§ **Excerpt**:

Chapter 5
The Universal Presence
Whither shall I go from thy
spirit? or whither shall I flee from thy presence?
Ps. 139:7
In all Christian teaching certain basic truths are found, hidden at
times, and rather assumed than asserted, but necessary to all truth as
the primary colors are found inane necessary to the finished painting.
Such a truth is the divine immanence.
God dwells in His creation and is everywhere indivisibly present in all
His works. This is boldly taught by prophet and apostle and is accepted
by Christian theology generally. That is, it appears in the books, but
for some reason it has not sunk into the average Christian's heart so as
to become a part of his believing self. Christian teachers shy away from
its full implications, and, if they mention it at all, mute it down till
it has little meaning. I would guess the reason for this to be the fear
of being charged with pantheism; but the doctrine of the divine Presence
is definitely not pantheism. Pantheism's error is too palpable to
deceive anyone. It is that God is the sum of all created things. Nature
and God are one, so that whoever touches a leaf or a stone touches God.
That is of course to degrade the glory of the incorruptible Deity and,
in an effort to make all things divine, banish all divinity from the
world entirely. The truth is that while God dwells in His world He is
separated from it by a gulf forever impassable. However closely He may
be identified with the work of His hands They are and must eternally be
other than He, and He is and must be antecedent to and independent of
them. He is transcendent above all His works even while He is immanent
within them.
What now does the divine immanence mean in direct Christian experience?
It means simply that God is here. Wherever we are, God is here. There is
no place, there can be no place, where He is not. Ten million
intelligences standing at as many points in space and separated by
incomprehensible distances can each one say with equal truth, God is
here. No point is nearer to God than any other point. It is exactly as
near to God from any place as it is from any other place. No one is in
mere distance any further from or any nearer to God than any other
person is.
These are truths believed by every instructed Christian. It remains for
us to think on them and pray over them until they begin to glow within
us. `In the beginning God.' (Gen 1:1) Not matter, for matter is not
self-causing. It requires an antecedent cause, and God is that Cause.
Not law, for law is but a name for the course which all creation
follows. That course had to be planned,and the Planner is God. Not mind,
for mind also is a created thing and must have a Creator back of it. In
the beginning God, the uncaused Cause of matter, mind and law. There we
must begin.

§ **Work instructions**: In the chapter on the universal presence, what does the author say pantheism's error is? Rely only on the chapter above for your answer.

[Source texts for formatted documents]

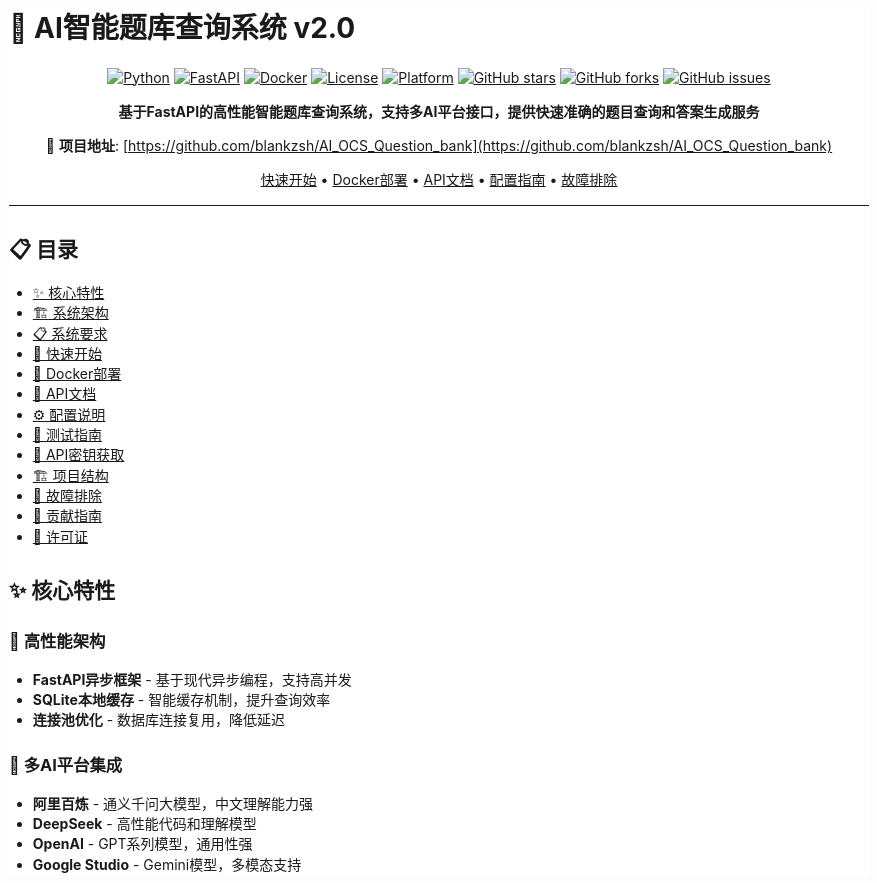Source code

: # 🎯 AI智能题库查询系统 v2.0

<div align="center">

[![Python](https://img.shields.io/badge/Python-3.8+-blue.svg)](https://python.org)
[![FastAPI](https://img.shields.io/badge/FastAPI-0.104+-green.svg)](https://fastapi.tiangolo.com)
[![Docker](https://img.shields.io/badge/Docker-Ready-blue.svg)](https://docker.com)
[![License](https://img.shields.io/badge/License-MIT-yellow.svg)](LICENSE)
[![Platform](https://img.shields.io/badge/Platform-Windows%20%7C%20Linux%20%7C%20macOS-lightgrey.svg)]()
[![GitHub stars](https://img.shields.io/github/stars/blankzsh/AI_OCS_Question_bank.svg?style=social)](https://github.com/blankzsh/AI_OCS_Question_bank)
[![GitHub forks](https://img.shields.io/github/forks/blankzsh/AI_OCS_Question_bank.svg?style=social)](https://github.com/blankzsh/AI_OCS_Question_bank)
[![GitHub issues](https://img.shields.io/github/issues/blankzsh/AI_OCS_Question_bank.svg)](https://github.com/blankzsh/AI_OCS_Question_bank/issues)

**基于FastAPI的高性能智能题库查询系统，支持多AI平台接口，提供快速准确的题目查询和答案生成服务**

📁 **项目地址**: [https://github.com/blankzsh/AI_OCS_Question_bank](https://github.com/blankzsh/AI_OCS_Question_bank)

[快速开始](#-快速开始) • [Docker部署](#-docker部署) • [API文档](#-api文档) • [配置指南](#-配置说明) • [故障排除](#-故障排除)

</div>

---

## 📋 目录

- [✨ 核心特性](#-核心特性)
- [🏗️ 系统架构](#-系统架构)
- [📋 系统要求](#-系统要求)
- [🚀 快速开始](#-快速开始)
- [🐳 Docker部署](#-docker部署)
- [📖 API文档](#-api文档)
- [⚙️ 配置说明](#-配置说明)
- [🧪 测试指南](#-测试指南)
- [🔑 API密钥获取](#-api平台获取api密钥)
- [🏗️ 项目结构](#-项目结构)
- [🚨 故障排除](#-故障排除)
- [🤝 贡献指南](#-贡献指南)
- [📄 许可证](#-许可证)

## ✨ 核心特性

### 🚀 **高性能架构**
- **FastAPI异步框架** - 基于现代异步编程，支持高并发
- **SQLite本地缓存** - 智能缓存机制，提升查询效率
- **连接池优化** - 数据库连接复用，降低延迟

### 🤖 **多AI平台集成**
- **阿里百炼** - 通义千问大模型，中文理解能力强
- **DeepSeek** - 高性能代码和理解模型
- **OpenAI** - GPT系列模型，通用性强
- **Google Studio** - Gemini模型，多模态支持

§ **Answer to this task**: Pantheism's error is that God is the sum of all created things.